Problem details: For each line below that contains the string "thumb", copy that line.

Information:
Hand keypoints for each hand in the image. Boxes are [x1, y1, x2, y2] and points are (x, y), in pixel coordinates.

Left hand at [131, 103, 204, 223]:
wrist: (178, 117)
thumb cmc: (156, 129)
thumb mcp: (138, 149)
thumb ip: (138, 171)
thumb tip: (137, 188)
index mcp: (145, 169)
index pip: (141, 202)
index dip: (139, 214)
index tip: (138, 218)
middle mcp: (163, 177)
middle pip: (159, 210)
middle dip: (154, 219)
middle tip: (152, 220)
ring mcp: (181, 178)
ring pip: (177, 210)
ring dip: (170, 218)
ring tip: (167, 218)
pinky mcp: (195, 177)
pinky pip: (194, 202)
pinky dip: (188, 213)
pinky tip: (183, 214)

Solution to this exercise:
thumb cmc: (156, 129)
thumb mcp: (138, 149)
thumb ip: (138, 171)
thumb tip: (137, 188)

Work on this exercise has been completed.